§ **BUTIR TUGAS 1**: Pada entri, ganti "categories" menjadi "groups" di bagian dari baris yang memuat "At how many" sampai baris yang memuat "What is the", lalu tuliskan kembali bagian itu tanpa perubahan lain. Jangan sertakan gambar dalam jawaban.

Bagikan:

JAKARTA - Mantan Presiden Mesir Hosni Mubarak, tutup usia pada 25 Februari lalu. Persiden yang memerintah Mesir selama 30 tahun itu meninggal setelah mendapat perawatan intensif di rumah sakit militer di Kairo.

Pria berusia 91 tahun itu dikenal sebagai pahlawan, karena perannya dalam perang Arab-Israel pada 1973. Momentum itulah yang membuatnya duduk di kursi kekuasaan Mesir sejak 1981, hingga akhirnya lengser pada 2011 melalui gerakan Arab Spring. 

Meninggalnya Hosni Mubarak memberikan kesan yang campur aduk. Diperintah oleh Hosni Mubarak selama 30 tahun, sebagian besar rakyat Mesir mengatakan bahwa mereka hidup di bawah penindasan. 

Belum lagi banyak masyarakat yang sulit mendapatkan pekerjaan dan menjadi pengangguran. Namun di sisi lain, Mubarak juga dikenal sebagai patriot Mesir, berusaha yang terbaik untuk menjadikan Mesir sebagai negara yang kuat dan maju.

§ **MASUKAN LATIHAN**:
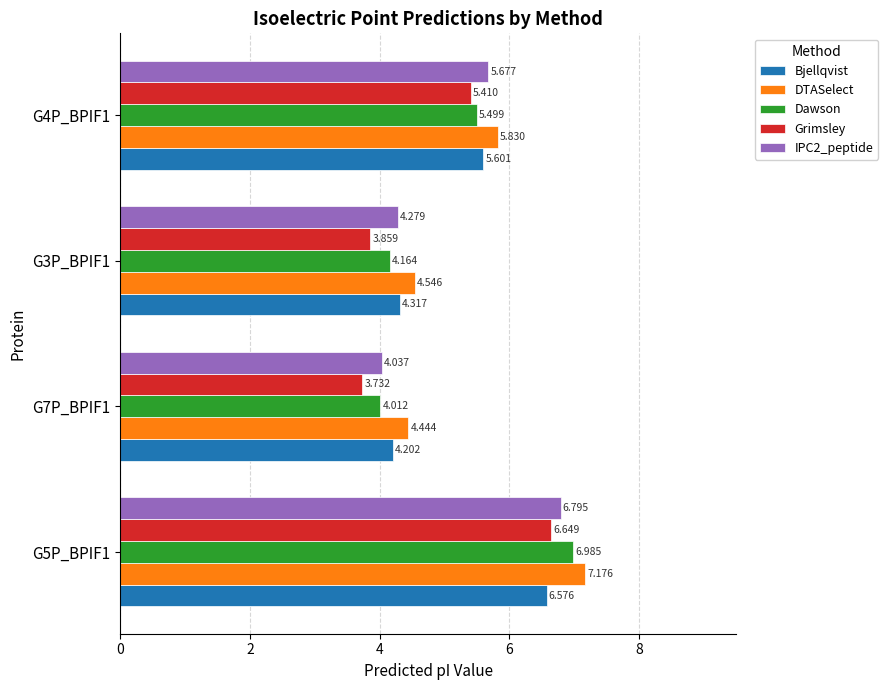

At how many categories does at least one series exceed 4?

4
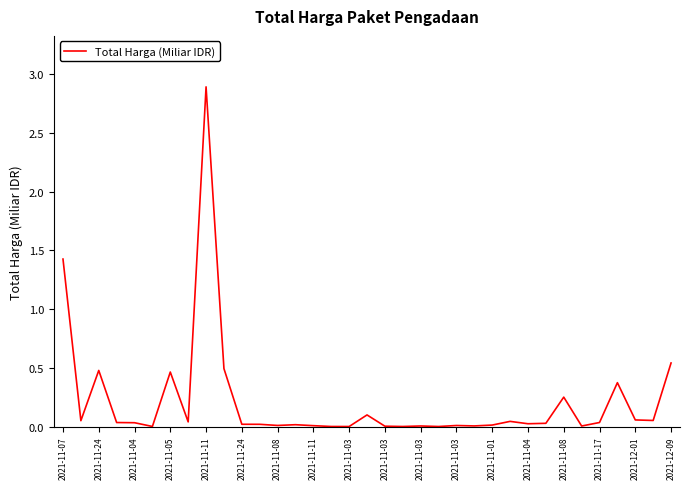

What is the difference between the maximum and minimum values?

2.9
==
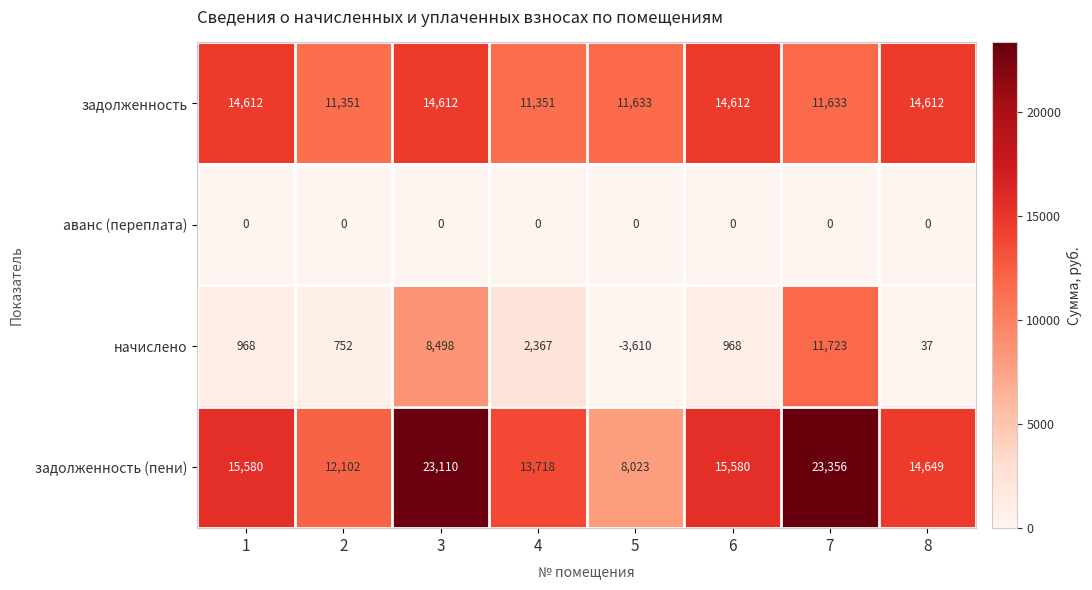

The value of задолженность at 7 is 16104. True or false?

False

§ **BUTIR TUGAS 2**: Salin tanpa perubahan bagian teks tentang Hosni Mubarak, mulai dari "Pria berusia 91" sampai "di bawah penindasan.".

§ **AREA JAWABAN 1**:
At how many groups does at least one series exceed 4?

4

What is the difference between the maximum and minimum values?

§ **AREA JAWABAN 2**:
Pria berusia 91 tahun itu dikenal sebagai pahlawan, karena perannya dalam perang Arab-Israel pada 1973. Momentum itulah yang membuatnya duduk di kursi kekuasaan Mesir sejak 1981, hingga akhirnya lengser pada 2011 melalui gerakan Arab Spring. 

Meninggalnya Hosni Mubarak memberikan kesan yang campur aduk. Diperintah oleh Hosni Mubarak selama 30 tahun, sebagian besar rakyat Mesir mengatakan bahwa mereka hidup di bawah penindasan.